Source information
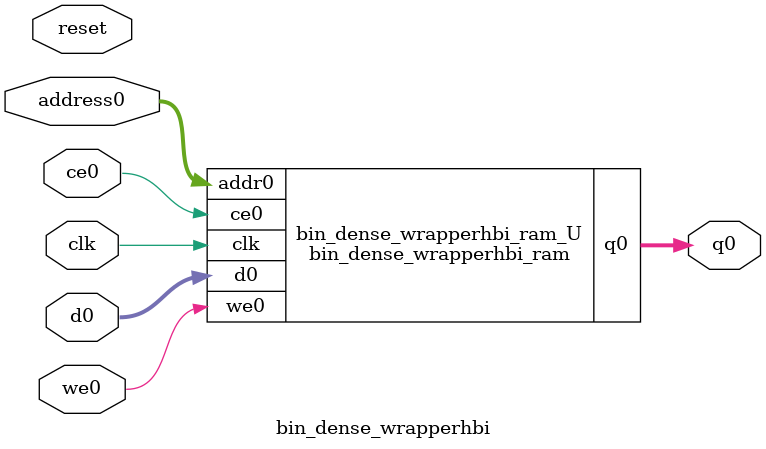
<source format=v>

`timescale 1 ns / 1 ps
module bin_dense_wrapperhbi_ram (addr0, ce0, d0, we0, q0,  clk);

parameter DWIDTH = 64;
parameter AWIDTH = 12;
parameter MEM_SIZE = 2341;

input[AWIDTH-1:0] addr0;
input ce0;
input[DWIDTH-1:0] d0;
input we0;
output reg[DWIDTH-1:0] q0;
input clk;

(* ram_style = "block" *)reg [DWIDTH-1:0] ram[0:MEM_SIZE-1];




always @(posedge clk)  
begin 
    if (ce0) 
    begin
        if (we0) 
        begin 
            ram[addr0] <= d0; 
            q0 <= d0;
        end 
        else 
            q0 <= ram[addr0];
    end
end


endmodule


`timescale 1 ns / 1 ps
module bin_dense_wrapperhbi(
    reset,
    clk,
    address0,
    ce0,
    we0,
    d0,
    q0);

parameter DataWidth = 32'd64;
parameter AddressRange = 32'd2341;
parameter AddressWidth = 32'd12;
input reset;
input clk;
input[AddressWidth - 1:0] address0;
input ce0;
input we0;
input[DataWidth - 1:0] d0;
output[DataWidth - 1:0] q0;



bin_dense_wrapperhbi_ram bin_dense_wrapperhbi_ram_U(
    .clk( clk ),
    .addr0( address0 ),
    .ce0( ce0 ),
    .we0( we0 ),
    .d0( d0 ),
    .q0( q0 ));

endmodule


</source>
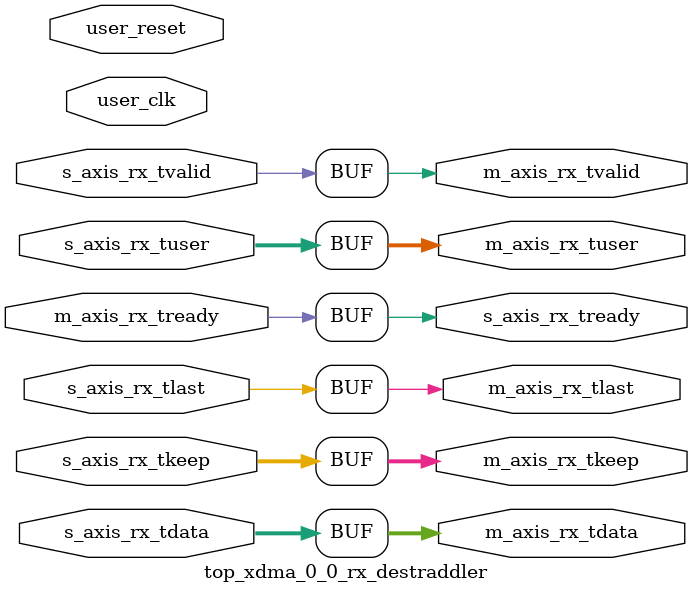
<source format=sv>


`timescale 1ps/1ps

module top_xdma_0_0_rx_destraddler #(
  parameter C_AXI_DATA_WIDTH = 64,                     // RX/TX interface data width
  parameter C_KEEP_WIDTH     = C_AXI_DATA_WIDTH/8,     // TKEEP width
  parameter TCQ              = 1                       // Clock to Q time

  ) (

  input                         user_clk,
  input                         user_reset,

  //-------------------------------------------------
  // AXI-S RX Interface from PCIe Hard Block
  //-------------------------------------------------
  input  [C_AXI_DATA_WIDTH-1:0] s_axis_rx_tdata,       // RX data
  input                         s_axis_rx_tvalid,      // RX data is valid
  output reg                    s_axis_rx_tready,      // RX ready for data
  input      [C_KEEP_WIDTH-1:0] s_axis_rx_tkeep,       // RX strobe byte enables
  input                         s_axis_rx_tlast,       // RX data is last
  input                  [21:0] s_axis_rx_tuser,       // RX user signals

  //-------------------------------------------------
  // AXI-S RX Interface to RX Demux
  //-------------------------------------------------
  output reg [C_AXI_DATA_WIDTH-1:0] m_axis_rx_tdata,       // RX data
  output reg                        m_axis_rx_tvalid,      // RX data is valid
  input                             m_axis_rx_tready,      // RX ready for data
  output reg    [C_KEEP_WIDTH-1:0]  m_axis_rx_tkeep,       // RX strobe byte enables
  output reg                        m_axis_rx_tlast,       // RX data is last
  output reg                [21:0]  m_axis_rx_tuser        // RX user signals

);

generate
if(C_AXI_DATA_WIDTH == 128) begin : data_width_128

  // Local parameters

  localparam NORMAL_PACKET    = 2'b00;
  localparam STRADDLED_PACKET = 2'b01;
  localparam THROTTLE_TLP     = 2'b10;

  // Wire and Register Declarations

  reg [1:0]  state;
  reg [63:0] prev_data_half;
  reg [7:0]  prev_keep_half;
  reg [21:0] prev_user_half;


  always @(posedge user_clk) begin

    if (user_reset) begin

      state <= #TCQ NORMAL_PACKET;

    end else begin

      if (m_axis_rx_tready) begin

        // Store higher DWs in case it's straddled packet
        prev_data_half <= #TCQ s_axis_rx_tdata[127:64];
        prev_keep_half <= #TCQ s_axis_rx_tkeep[15:8];
        prev_user_half <= #TCQ s_axis_rx_tuser;

        case (state)

        NORMAL_PACKET: begin

          if (s_axis_rx_tuser[14] && s_axis_rx_tuser[13]) begin // SOF && Start @ DW2/3

            state           <= #TCQ STRADDLED_PACKET;

          end

        end // NORMAL_PACKET

        STRADDLED_PACKET: begin

          if (s_axis_rx_tuser[21] && !s_axis_rx_tuser[14]) begin // EOF && !SOF

            if (s_axis_rx_tuser[20]) begin          // EOF @ DW2/3
              state           <= #TCQ THROTTLE_TLP;
            end else begin                          // EOF @ DW0/1
              state           <= #TCQ NORMAL_PACKET;
            end

          end // EOF && !SOF

          // Note for all possible conditions in this state:
          // else if EOF && SOF  : SOF can only start @ DW2/3, so EOF can only be @ DW0/1. Stay in this state
          // else if !EOF && SOF : Will never have SOF only in this state. Stay in this state
          // else if !EOF && !SOF: No change. Stay in this state

        end // STRADDLED_PACKET

        THROTTLE_TLP: begin

          state <= #TCQ NORMAL_PACKET;

        end // THROTTLE_TLP

        default: begin

          state <= #TCQ NORMAL_PACKET;

        end // default

        endcase

      end // s_axis_rx_tready
    end // reset
  end // always

  always @(*) begin

      case (state)

      NORMAL_PACKET: begin

        m_axis_rx_tdata  = s_axis_rx_tdata;
        m_axis_rx_tvalid = s_axis_rx_tvalid;
        s_axis_rx_tready = m_axis_rx_tready;
        m_axis_rx_tkeep  =   (s_axis_rx_tuser[20:19] == 2'b00) ? 16'h000F :
                           ( (s_axis_rx_tuser[20:19] == 2'b01) ? 16'h00FF :
                           ( (s_axis_rx_tuser[20:19] == 2'b10) ? 16'h0FFF :
                                                                 16'hFFFF ));

        m_axis_rx_tlast  = s_axis_rx_tuser[21];

        // If EOF or (EOF and SOF), zero out SOF field. If SOF, the EOF field is already zero in this state
        m_axis_rx_tuser  = s_axis_rx_tuser[21] ? ( {s_axis_rx_tuser[21:15], 5'b0, s_axis_rx_tuser[9:0]} ) :
                                                 ( s_axis_rx_tuser                                      ) ;

      end

      STRADDLED_PACKET: begin

        m_axis_rx_tdata  = {s_axis_rx_tdata[63:0], prev_data_half};
        m_axis_rx_tvalid = s_axis_rx_tvalid;
        s_axis_rx_tready = m_axis_rx_tready;

        m_axis_rx_tkeep  = { ((s_axis_rx_tuser[20:19] == 2'b00) ? 8'h0F : 8'hFF),
                             8'hFF
                           };

      //  m_axis_rx_tlast  = (s_axis_rx_tuser[21] && s_axis_rx_tuser[20]) ? 1'b0 : 1'b1;
         m_axis_rx_tlast  = s_axis_rx_tuser[20] ? 1'b0 : 1'b1;

        // If SOF seen previously, zero out EOF. If EOF or (EOF and SOF) currently, zero out SOF field.
        m_axis_rx_tuser  = prev_user_half[14] ? {5'b0, prev_user_half[16:0]} :
                                                ( s_axis_rx_tuser[21] ? ( {s_axis_rx_tuser[21:15], 5'b0, s_axis_rx_tuser[9:0]} ) :
                                                                        ( s_axis_rx_tuser                                      )
                                                );

      end

      THROTTLE_TLP: begin

        m_axis_rx_tdata  = {64'h0, prev_data_half};
        m_axis_rx_tvalid = 1'b1;
        s_axis_rx_tready = 1'b0;

        m_axis_rx_tkeep  = { 8'h0, 
                             ((prev_user_half[20:19] == 2'b10) ? 8'h0F : 8'hFF)
                           };

        m_axis_rx_tlast  = 1'b1;
        m_axis_rx_tuser  = {prev_user_half[21:15], 5'b0, prev_user_half[9:0]}; // Zero out SOF field

      end

      default: begin

        m_axis_rx_tdata  = s_axis_rx_tdata;
        m_axis_rx_tvalid = s_axis_rx_tvalid;
        s_axis_rx_tready = m_axis_rx_tready;
        m_axis_rx_tkeep  = s_axis_rx_tkeep;
        m_axis_rx_tlast  = s_axis_rx_tuser[21];
        m_axis_rx_tuser  = s_axis_rx_tuser;

      end

      endcase

  end // always

end // data_width_128
else begin: data_width_64

  // No straddling in 64-bit mode. Pass through all signals as is
  always @(*) begin

    m_axis_rx_tdata  = s_axis_rx_tdata;
    m_axis_rx_tvalid = s_axis_rx_tvalid;
    s_axis_rx_tready = m_axis_rx_tready;
    m_axis_rx_tkeep  = s_axis_rx_tkeep;
    m_axis_rx_tlast  = s_axis_rx_tlast;
    m_axis_rx_tuser  = s_axis_rx_tuser;

  end // always

end // data_width_64
endgenerate

endmodule

</source>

Your objective
Could you report every line of the material that contains the string "Stay"?

Result below
          // else if EOF && SOF  : SOF can only start @ DW2/3, so EOF can only be @ DW0/1. Stay in this state
          // else if !EOF && SOF : Will never have SOF only in this state. Stay in this state
          // else if !EOF && !SOF: No change. Stay in this state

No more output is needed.